● Exercise description
Below is a block of records: output all of them exactly and leave out the pictures.

+ + + + +

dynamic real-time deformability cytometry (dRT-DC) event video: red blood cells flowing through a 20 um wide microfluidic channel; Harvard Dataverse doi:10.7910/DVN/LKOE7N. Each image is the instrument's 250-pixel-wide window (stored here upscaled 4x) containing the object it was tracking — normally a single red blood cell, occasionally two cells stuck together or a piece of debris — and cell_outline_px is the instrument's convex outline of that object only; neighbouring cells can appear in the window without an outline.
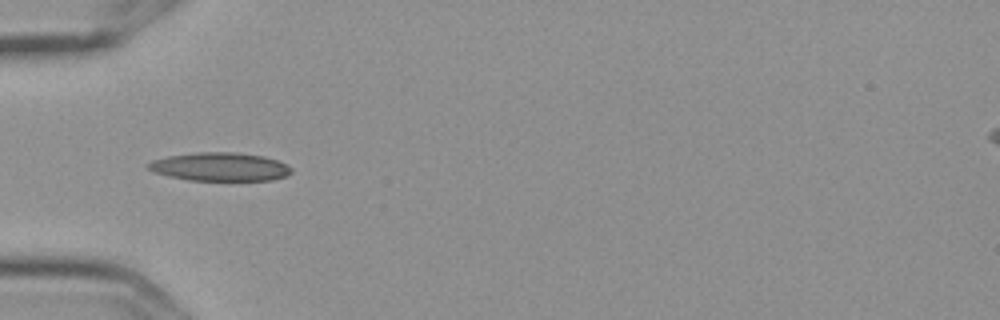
{"species": "Egyptian fruit bat (a non-hibernating species)", "species_latin": "Rousettus aegyptiacus", "temperature_condition": "cold", "stored_images_in_passage": 5, "camera_frame_rate_fps": 3000, "um_per_image_px": 0.085, "frame": {"image": 1, "passage_image": 5, "time_ms": 1.333, "image_size_px": [1000, 320], "cell_outline_px": [[292, 172], [284, 176], [272, 180], [188, 180], [168, 176], [156, 172], [148, 168], [148, 164], [152, 160], [168, 156], [196, 152], [236, 152], [264, 156], [276, 160], [292, 168]], "centroid_in_image_um": [18.69, 14.17], "position_along_channel_um": 66.3, "area_um2": 23.52}}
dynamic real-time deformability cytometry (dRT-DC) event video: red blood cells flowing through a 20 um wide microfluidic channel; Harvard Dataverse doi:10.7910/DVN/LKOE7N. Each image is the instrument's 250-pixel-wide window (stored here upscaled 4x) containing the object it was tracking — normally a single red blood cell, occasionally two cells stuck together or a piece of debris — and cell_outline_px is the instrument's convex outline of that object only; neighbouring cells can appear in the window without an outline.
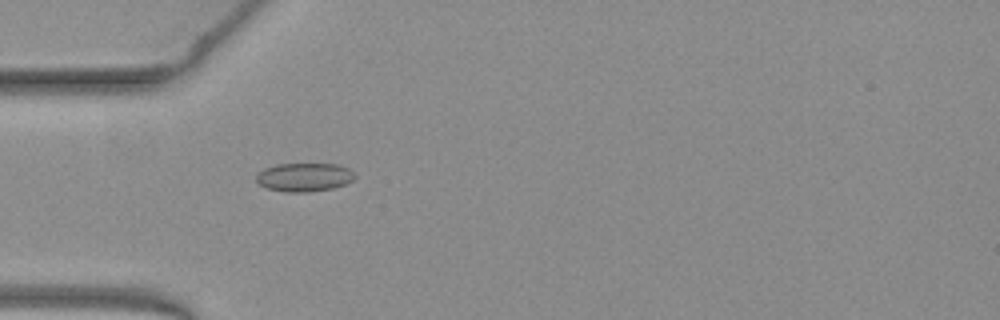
{"species": "common noctule bat (a hibernating species)", "species_latin": "Nyctalus noctula", "temperature_condition": "warm", "stored_images_in_passage": 12, "camera_frame_rate_fps": 3000, "um_per_image_px": 0.085, "animal": {"sex": "female", "body_mass_g": 19.3, "forearm_length_mm": 54.1}, "frame": {"image": 1, "passage_image": 2, "time_ms": 0.333, "image_size_px": [1000, 320], "cell_outline_px": [[356, 176], [352, 180], [344, 184], [332, 188], [308, 192], [284, 192], [268, 188], [260, 184], [256, 180], [256, 176], [264, 168], [276, 164], [336, 164], [348, 168]], "centroid_in_image_um": [25.85, 15.06], "position_along_channel_um": 59.2, "area_um2": 16.24}}
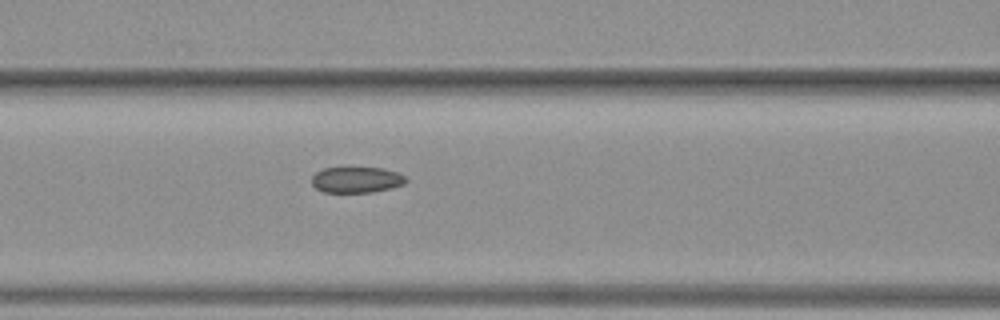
{"frame": {"image": 2, "passage_image": 8, "time_ms": 2.333, "image_size_px": [1000, 320], "cell_outline_px": [[408, 180], [404, 184], [372, 192], [324, 192], [316, 188], [312, 184], [312, 176], [316, 172], [324, 168], [384, 168], [396, 172], [404, 176]], "centroid_in_image_um": [30.29, 15.28], "position_along_channel_um": 136.3, "area_um2": 14.05}}
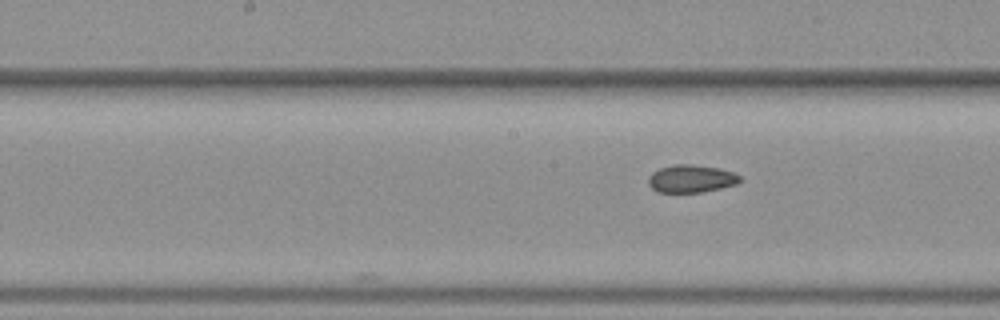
{"frame": {"image": 3, "passage_image": 12, "time_ms": 3.667, "image_size_px": [1000, 320], "cell_outline_px": [[740, 180], [736, 184], [720, 188], [700, 192], [656, 192], [648, 184], [648, 176], [652, 172], [660, 168], [672, 164], [692, 164], [720, 168], [732, 172], [740, 176]], "centroid_in_image_um": [58.71, 15.18], "position_along_channel_um": 189.5, "area_um2": 14.8}}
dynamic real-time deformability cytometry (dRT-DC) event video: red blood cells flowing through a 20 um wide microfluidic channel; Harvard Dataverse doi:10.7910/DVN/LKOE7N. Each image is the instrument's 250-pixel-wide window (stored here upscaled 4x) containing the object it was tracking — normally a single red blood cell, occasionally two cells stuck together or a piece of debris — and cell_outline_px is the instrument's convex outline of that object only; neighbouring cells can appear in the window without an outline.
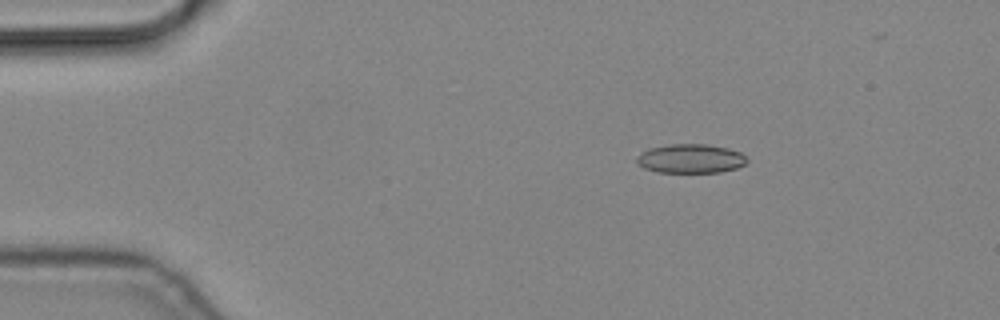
{"species": "common noctule bat (a hibernating species)", "species_latin": "Nyctalus noctula", "temperature_condition": "cold", "stored_images_in_passage": 5, "camera_frame_rate_fps": 3000, "um_per_image_px": 0.085, "animal": {"sex": "male", "body_mass_g": 19.2, "forearm_length_mm": 51.8}, "frame": {"image": 1, "passage_image": 3, "time_ms": 0.667, "image_size_px": [1000, 320], "cell_outline_px": [[748, 160], [744, 164], [736, 168], [720, 172], [656, 172], [644, 168], [636, 164], [636, 156], [640, 152], [648, 148], [668, 144], [704, 144], [728, 148], [740, 152]], "centroid_in_image_um": [58.64, 13.48], "position_along_channel_um": 26.4, "area_um2": 18.79}}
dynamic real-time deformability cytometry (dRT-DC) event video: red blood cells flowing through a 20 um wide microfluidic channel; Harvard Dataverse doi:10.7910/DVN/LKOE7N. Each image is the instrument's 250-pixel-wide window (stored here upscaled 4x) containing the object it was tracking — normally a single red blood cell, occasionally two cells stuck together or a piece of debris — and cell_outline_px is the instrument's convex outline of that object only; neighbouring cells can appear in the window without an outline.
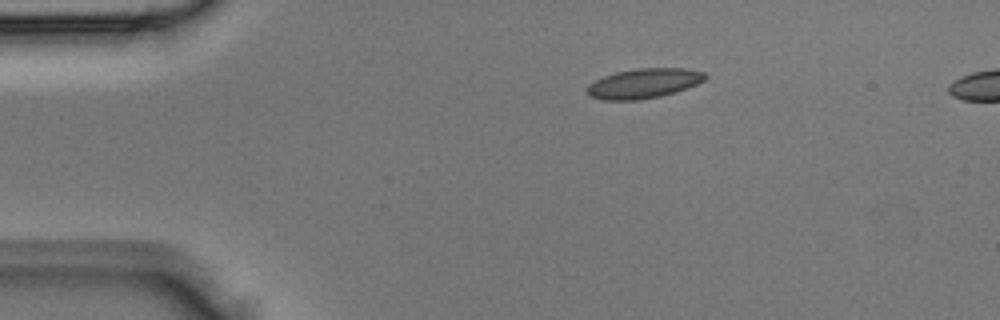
{"species": "Egyptian fruit bat (a non-hibernating species)", "species_latin": "Rousettus aegyptiacus", "temperature_condition": "room temperature", "stored_images_in_passage": 3, "segment_of_instrument_passage": [1, 2], "camera_frame_rate_fps": 3000, "um_per_image_px": 0.085, "animal": {"sex": "male"}, "frame": {"image": 1, "passage_image": 1, "time_ms": 0.0, "image_size_px": [1000, 320], "cell_outline_px": [[708, 76], [704, 80], [688, 88], [676, 92], [660, 96], [640, 100], [604, 100], [588, 96], [584, 88], [588, 84], [604, 76], [616, 72], [640, 68], [684, 68], [704, 72]], "centroid_in_image_um": [54.7, 7.09], "position_along_channel_um": 30.3, "area_um2": 20.63}}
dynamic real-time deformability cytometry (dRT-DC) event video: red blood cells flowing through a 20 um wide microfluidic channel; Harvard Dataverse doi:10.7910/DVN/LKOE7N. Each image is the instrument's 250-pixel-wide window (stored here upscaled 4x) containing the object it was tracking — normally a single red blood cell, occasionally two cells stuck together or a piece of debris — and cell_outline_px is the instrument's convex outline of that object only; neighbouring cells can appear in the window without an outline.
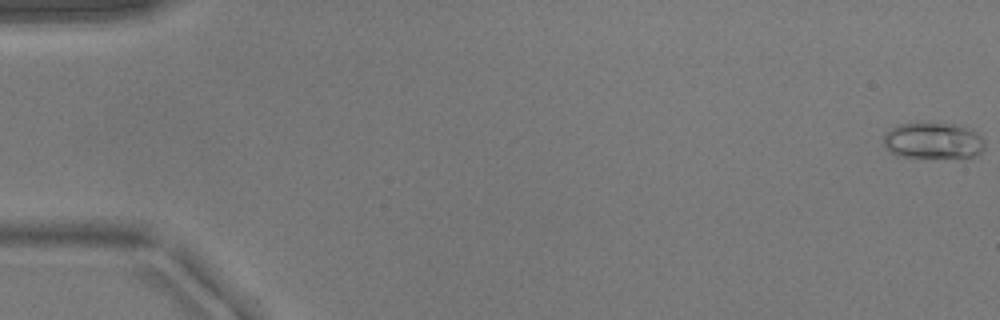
{"species": "common noctule bat (a hibernating species)", "species_latin": "Nyctalus noctula", "temperature_condition": "warm", "stored_images_in_passage": 22, "camera_frame_rate_fps": 3000, "um_per_image_px": 0.085, "animal": {"sex": "male", "body_mass_g": 17.9}, "frame": {"image": 1, "passage_image": 1, "time_ms": 0.0, "image_size_px": [1000, 320], "cell_outline_px": [[984, 148], [976, 156], [896, 156], [884, 144], [884, 136], [892, 128], [900, 124], [916, 120], [960, 124], [972, 128], [984, 140]], "centroid_in_image_um": [79.34, 11.88], "position_along_channel_um": 5.7, "area_um2": 21.62}}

+ + + + +

● Solution
dynamic real-time deformability cytometry (dRT-DC) event video: red blood cells flowing through a 20 um wide microfluidic channel; Harvard Dataverse doi:10.7910/DVN/LKOE7N. Each image is the instrument's 250-pixel-wide window (stored here upscaled 4x) containing the object it was tracking — normally a single red blood cell, occasionally two cells stuck together or a piece of debris — and cell_outline_px is the instrument's convex outline of that object only; neighbouring cells can appear in the window without an outline.
{"species": "Egyptian fruit bat (a non-hibernating species)", "species_latin": "Rousettus aegyptiacus", "temperature_condition": "cold", "stored_images_in_passage": 5, "camera_frame_rate_fps": 3000, "um_per_image_px": 0.085, "frame": {"image": 1, "passage_image": 5, "time_ms": 1.333, "image_size_px": [1000, 320], "cell_outline_px": [[292, 172], [284, 176], [272, 180], [188, 180], [168, 176], [156, 172], [148, 168], [148, 164], [152, 160], [168, 156], [196, 152], [236, 152], [264, 156], [276, 160], [292, 168]], "centroid_in_image_um": [18.69, 14.17], "position_along_channel_um": 66.3, "area_um2": 23.52}}
dynamic real-time deformability cytometry (dRT-DC) event video: red blood cells flowing through a 20 um wide microfluidic channel; Harvard Dataverse doi:10.7910/DVN/LKOE7N. Each image is the instrument's 250-pixel-wide window (stored here upscaled 4x) containing the object it was tracking — normally a single red blood cell, occasionally two cells stuck together or a piece of debris — and cell_outline_px is the instrument's convex outline of that object only; neighbouring cells can appear in the window without an outline.
{"species": "common noctule bat (a hibernating species)", "species_latin": "Nyctalus noctula", "temperature_condition": "warm", "stored_images_in_passage": 12, "camera_frame_rate_fps": 3000, "um_per_image_px": 0.085, "animal": {"sex": "female", "body_mass_g": 19.3, "forearm_length_mm": 54.1}, "frame": {"image": 1, "passage_image": 2, "time_ms": 0.333, "image_size_px": [1000, 320], "cell_outline_px": [[356, 176], [352, 180], [344, 184], [332, 188], [308, 192], [284, 192], [268, 188], [260, 184], [256, 180], [256, 176], [264, 168], [276, 164], [336, 164], [348, 168]], "centroid_in_image_um": [25.85, 15.06], "position_along_channel_um": 59.2, "area_um2": 16.24}}
{"frame": {"image": 2, "passage_image": 8, "time_ms": 2.333, "image_size_px": [1000, 320], "cell_outline_px": [[408, 180], [404, 184], [372, 192], [324, 192], [316, 188], [312, 184], [312, 176], [316, 172], [324, 168], [384, 168], [396, 172], [404, 176]], "centroid_in_image_um": [30.29, 15.28], "position_along_channel_um": 136.3, "area_um2": 14.05}}
{"frame": {"image": 3, "passage_image": 12, "time_ms": 3.667, "image_size_px": [1000, 320], "cell_outline_px": [[740, 180], [736, 184], [720, 188], [700, 192], [656, 192], [648, 184], [648, 176], [652, 172], [660, 168], [672, 164], [692, 164], [720, 168], [732, 172], [740, 176]], "centroid_in_image_um": [58.71, 15.18], "position_along_channel_um": 189.5, "area_um2": 14.8}}
dynamic real-time deformability cytometry (dRT-DC) event video: red blood cells flowing through a 20 um wide microfluidic channel; Harvard Dataverse doi:10.7910/DVN/LKOE7N. Each image is the instrument's 250-pixel-wide window (stored here upscaled 4x) containing the object it was tracking — normally a single red blood cell, occasionally two cells stuck together or a piece of debris — and cell_outline_px is the instrument's convex outline of that object only; neighbouring cells can appear in the window without an outline.
{"species": "common noctule bat (a hibernating species)", "species_latin": "Nyctalus noctula", "temperature_condition": "cold", "stored_images_in_passage": 5, "camera_frame_rate_fps": 3000, "um_per_image_px": 0.085, "animal": {"sex": "male", "body_mass_g": 19.2, "forearm_length_mm": 51.8}, "frame": {"image": 1, "passage_image": 3, "time_ms": 0.667, "image_size_px": [1000, 320], "cell_outline_px": [[748, 160], [744, 164], [736, 168], [720, 172], [656, 172], [644, 168], [636, 164], [636, 156], [640, 152], [648, 148], [668, 144], [704, 144], [728, 148], [740, 152]], "centroid_in_image_um": [58.64, 13.48], "position_along_channel_um": 26.4, "area_um2": 18.79}}
dynamic real-time deformability cytometry (dRT-DC) event video: red blood cells flowing through a 20 um wide microfluidic channel; Harvard Dataverse doi:10.7910/DVN/LKOE7N. Each image is the instrument's 250-pixel-wide window (stored here upscaled 4x) containing the object it was tracking — normally a single red blood cell, occasionally two cells stuck together or a piece of debris — and cell_outline_px is the instrument's convex outline of that object only; neighbouring cells can appear in the window without an outline.
{"species": "Egyptian fruit bat (a non-hibernating species)", "species_latin": "Rousettus aegyptiacus", "temperature_condition": "room temperature", "stored_images_in_passage": 3, "segment_of_instrument_passage": [1, 2], "camera_frame_rate_fps": 3000, "um_per_image_px": 0.085, "animal": {"sex": "male"}, "frame": {"image": 1, "passage_image": 1, "time_ms": 0.0, "image_size_px": [1000, 320], "cell_outline_px": [[708, 76], [704, 80], [688, 88], [676, 92], [660, 96], [640, 100], [604, 100], [588, 96], [584, 88], [588, 84], [604, 76], [616, 72], [640, 68], [684, 68], [704, 72]], "centroid_in_image_um": [54.7, 7.09], "position_along_channel_um": 30.3, "area_um2": 20.63}}
dynamic real-time deformability cytometry (dRT-DC) event video: red blood cells flowing through a 20 um wide microfluidic channel; Harvard Dataverse doi:10.7910/DVN/LKOE7N. Each image is the instrument's 250-pixel-wide window (stored here upscaled 4x) containing the object it was tracking — normally a single red blood cell, occasionally two cells stuck together or a piece of debris — and cell_outline_px is the instrument's convex outline of that object only; neighbouring cells can appear in the window without an outline.
{"species": "common noctule bat (a hibernating species)", "species_latin": "Nyctalus noctula", "temperature_condition": "warm", "stored_images_in_passage": 22, "camera_frame_rate_fps": 3000, "um_per_image_px": 0.085, "animal": {"sex": "male", "body_mass_g": 17.9}, "frame": {"image": 1, "passage_image": 1, "time_ms": 0.0, "image_size_px": [1000, 320], "cell_outline_px": [[984, 148], [976, 156], [896, 156], [884, 144], [884, 136], [892, 128], [900, 124], [916, 120], [960, 124], [972, 128], [984, 140]], "centroid_in_image_um": [79.34, 11.88], "position_along_channel_um": 5.7, "area_um2": 21.62}}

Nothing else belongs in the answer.